Description of the task:
Only the lines below between the one holding "Figure 5. Dependence" and the one holding "ff erent values of parameter φ", inclusive, are to be reproduced word for word; the pictures are to be left out.

Data for analysis:
*** Begin section ***
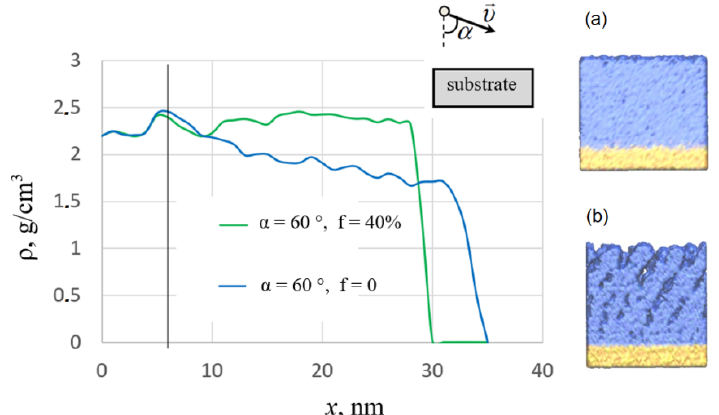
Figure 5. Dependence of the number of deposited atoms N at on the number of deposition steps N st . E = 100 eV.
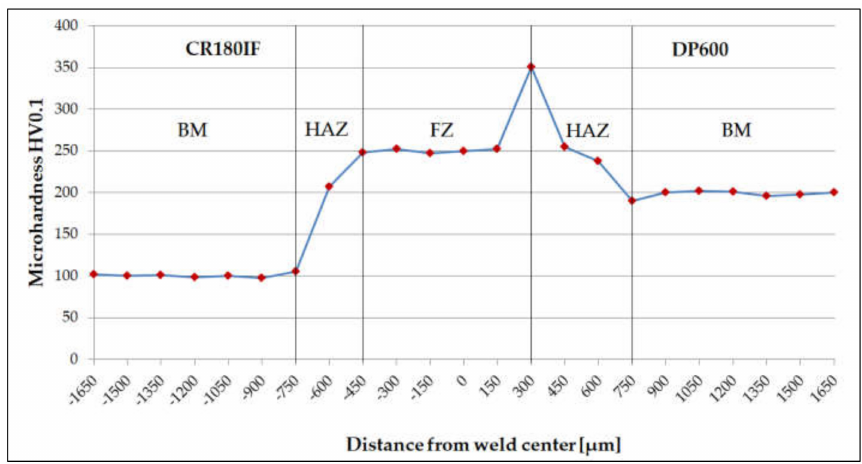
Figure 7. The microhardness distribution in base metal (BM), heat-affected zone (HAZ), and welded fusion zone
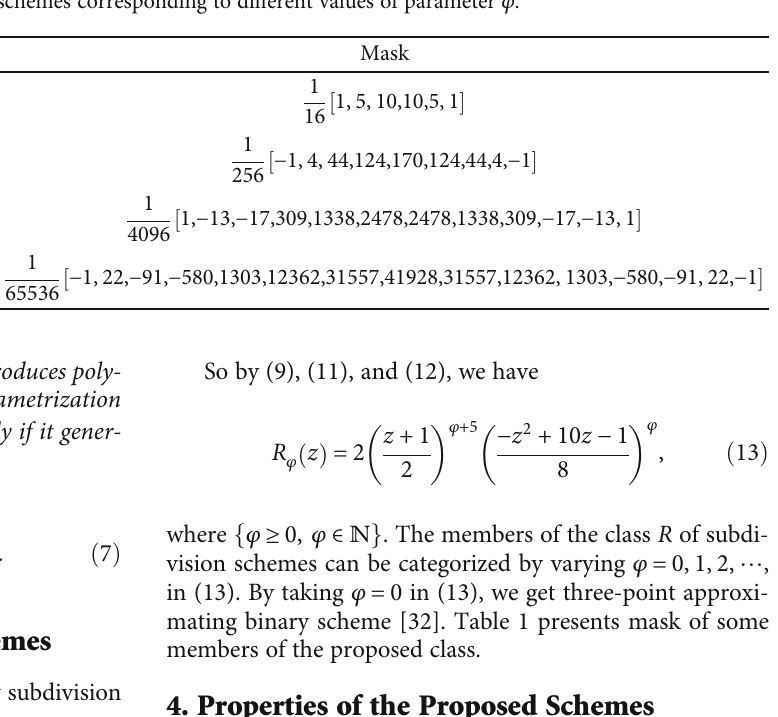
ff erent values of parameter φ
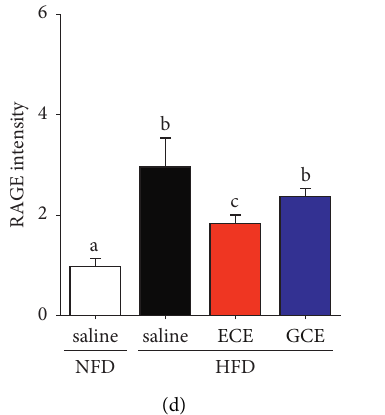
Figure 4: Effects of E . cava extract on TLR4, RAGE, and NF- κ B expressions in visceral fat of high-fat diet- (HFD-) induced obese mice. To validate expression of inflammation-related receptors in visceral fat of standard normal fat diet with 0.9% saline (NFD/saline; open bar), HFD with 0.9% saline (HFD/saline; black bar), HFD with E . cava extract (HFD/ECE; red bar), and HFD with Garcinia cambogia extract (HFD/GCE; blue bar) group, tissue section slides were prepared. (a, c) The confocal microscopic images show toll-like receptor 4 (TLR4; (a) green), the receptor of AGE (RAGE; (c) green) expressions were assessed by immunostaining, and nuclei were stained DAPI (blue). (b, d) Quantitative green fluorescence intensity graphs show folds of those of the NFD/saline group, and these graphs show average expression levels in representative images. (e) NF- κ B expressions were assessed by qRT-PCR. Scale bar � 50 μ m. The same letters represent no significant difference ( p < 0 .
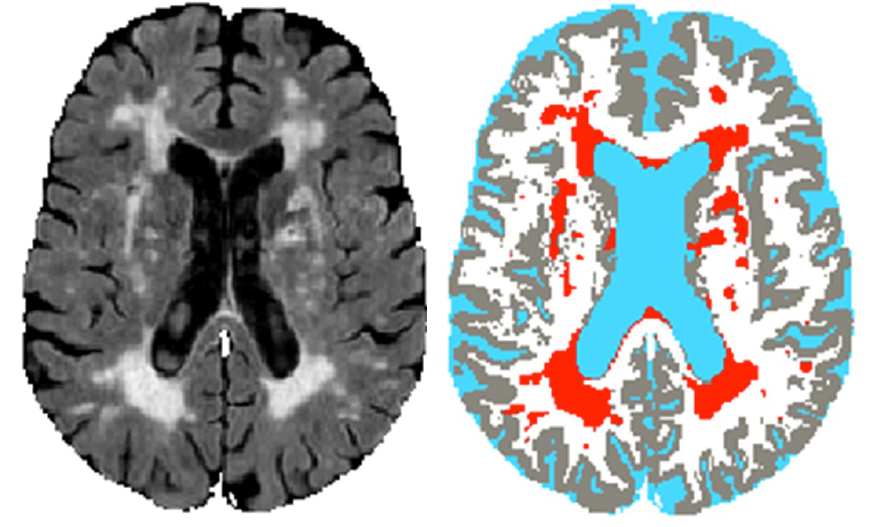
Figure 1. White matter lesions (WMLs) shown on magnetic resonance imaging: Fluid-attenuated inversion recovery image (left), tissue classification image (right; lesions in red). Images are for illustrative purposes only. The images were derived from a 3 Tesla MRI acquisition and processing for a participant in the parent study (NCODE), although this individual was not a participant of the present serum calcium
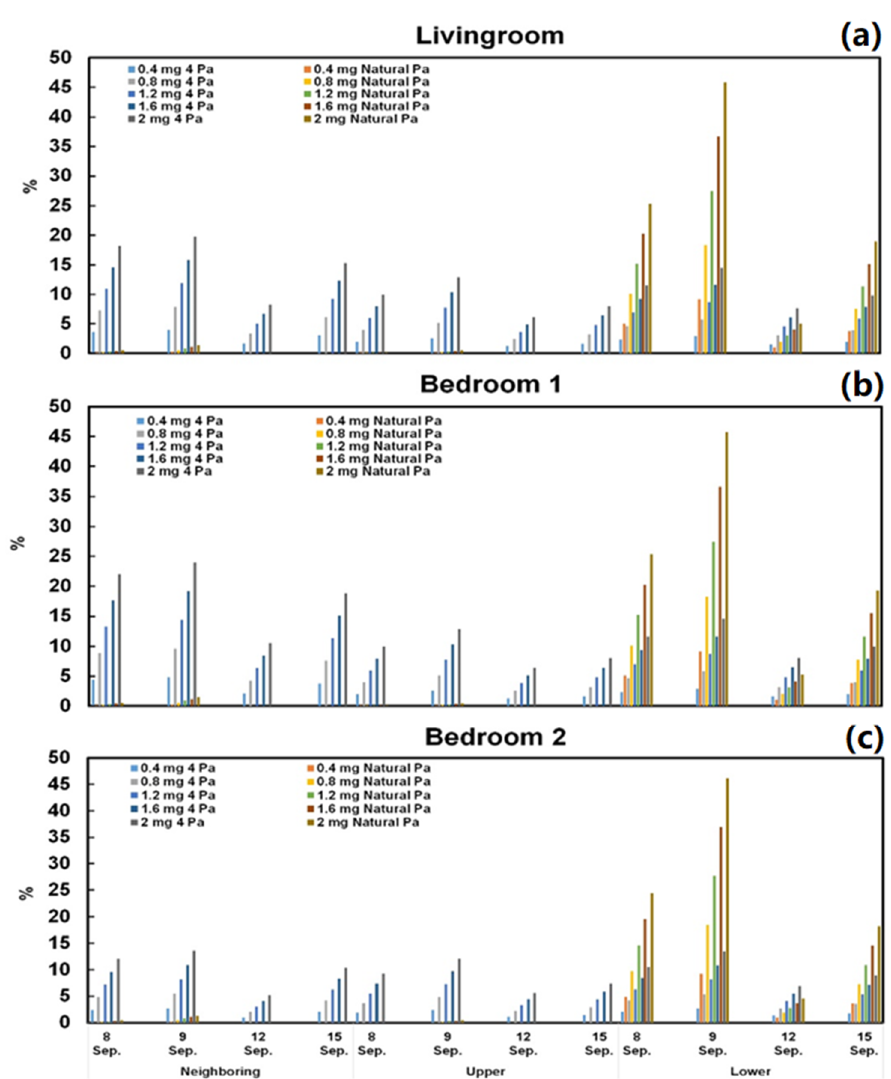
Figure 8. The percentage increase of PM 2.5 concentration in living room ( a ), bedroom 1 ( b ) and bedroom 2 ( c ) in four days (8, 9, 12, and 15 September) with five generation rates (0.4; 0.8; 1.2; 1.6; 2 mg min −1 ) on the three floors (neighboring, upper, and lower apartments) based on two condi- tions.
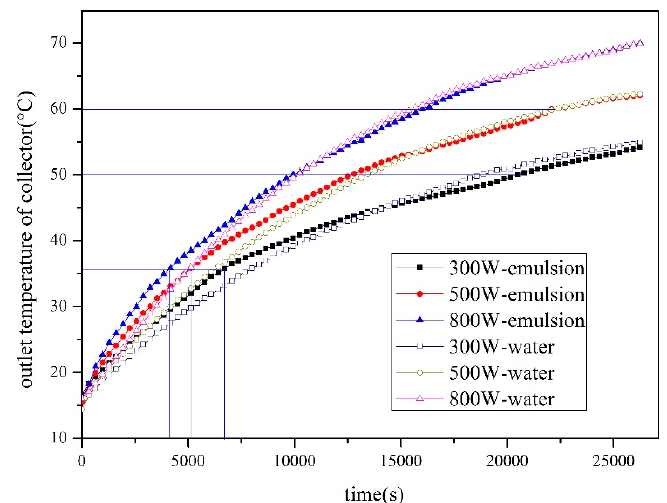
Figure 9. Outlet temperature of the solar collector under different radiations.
*** End section ***
*** Begin section ***
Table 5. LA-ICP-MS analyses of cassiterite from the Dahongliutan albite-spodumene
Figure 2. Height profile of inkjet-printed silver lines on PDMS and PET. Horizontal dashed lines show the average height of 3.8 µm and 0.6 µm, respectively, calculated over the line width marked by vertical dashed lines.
*** End section ***
Result for this task:
Figure 5. Dependence of the number of deposited atoms N at on the number of deposition steps N st . E = 100 eV.
Figure 7. The microhardness distribution in base metal (BM), heat-affected zone (HAZ), and welded fusion zone
ff erent values of parameter φ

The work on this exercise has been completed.